Brown is 90 years old. When he was in his 80s he volunteered with Meals-on-Wheels and found himself serving people 10 years younger who had given up on life.

“[Drumming] keeps my long life interesting,” he said. Brown participates in other events at Rose Hill Wellness, and said, “[Stockton] keeps me going.”

Having outlived much of his family, Brown has found a new family with the people at Rose Hill Wellness.

Eric Burk Photo/Gila Valley Central: Two participants are absorbed by the rhythm of the drumming.

Tyrel Wright brought his mother, Carol Wright, who had just completed a grueling shift at Walmart. It was her first time, and she seemed unsure of the experience, sharing that it was “interesting and different.”

“It was soothing a little bit with getting the beat going,” she said.

Carol Wright said she enjoyed the drumming and that she will come back, depending on her schedule. The next drumming is scheduled for March 10 at 7 p.m. and is open and free for the public.

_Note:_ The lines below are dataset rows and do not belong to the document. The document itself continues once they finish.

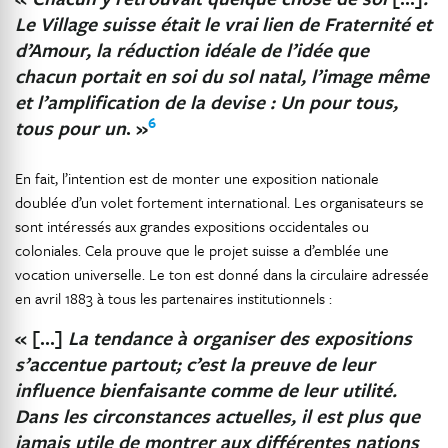
Le Village suisse était le vrai lien de Fraternité et
d’Amour, la réduction idéale de l’idée que
chacun portait en soi du sol natal, l’image même
et l’amplification de la devise : Un pour tous,
6
tous pour un
. »
En fait, l’intention est de monter une exposition nationale
doublée d’un volet fortement international. Les organisateurs se
sont intéressés aux grandes expositions occidentales ou
coloniales. Cela prouve que le projet suisse a d’emblée une
vocation universelle. Le ton est donné dans la circulaire adressée
en avril 1883 à tous les partenaires institutionnels :
« […]
La tendance à organiser des expositions
s’accentue partout; c’est la preuve de leur
influence bienfaisante comme de leur utilité.
Dans les circonstances actuelles, il est plus que
jamais utile de montrer aux différentes nations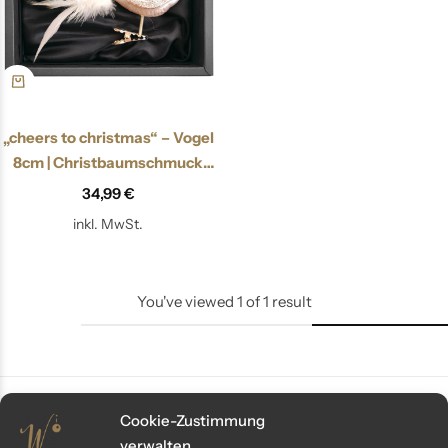
„cheers to christmas“ – Vogel
8cm | Christbaumschmuck
champagner gold
34,99
€
inkl. MwSt.
You've viewed
1
of
1
result
Cookie-Zustimmung
verwalten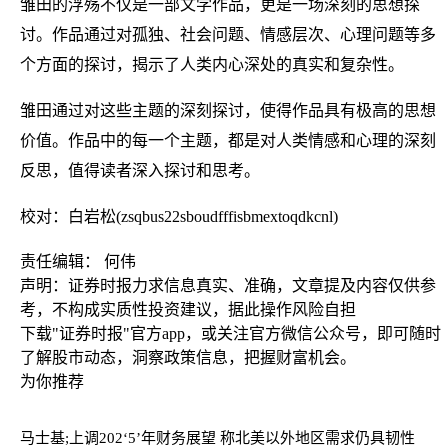
雏田的浮殇不仅是一部文学作品，更是一场深刻的思想探
讨。作品通过对孤独、社会问题、情感层次、心理问题等多
个方面的探讨，揭示了人类内心深处的真实和复杂性。
雏田通过对这些主题的深刻探讨，使得作品具有极高的思想
价值。作品中的每一个主题，都是对人类情感和心理的深刻
反思，值得读者深入探讨和思考。
校对：白岩松(zsqbus22sboudfffisbmextoqdkcnl)
责任编辑： 何伟
声明：证券时报力求信息真实、准确，文章提及内容仅供参
考，不构成实质性投资建议，据此操作风险自担
下载"证券时报"官方app，或关注官方微信公众号，即可随时
了解股市动态，洞察政策信息，把握财富机会。
为你推荐
马士基;上调202‘5’年财务展望 称北美以外地区需求仍具韧性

Eric Burk Photo/Gila Valley Central: While feeling the rhythm, drummers concentrate on their chosen good intention for February.

Stockton recognizes a drum circle might be out of some people’s comfort zone.

“Just be open,” she said. “Just try to feel what’s there and not judge ‘what am I supposed to feel (and) what am I supposed to do? This is weird.’ Let that go, and drum, and move with the feeling of the sound and just feel. Experience what you experience and accept it, whatever it is.”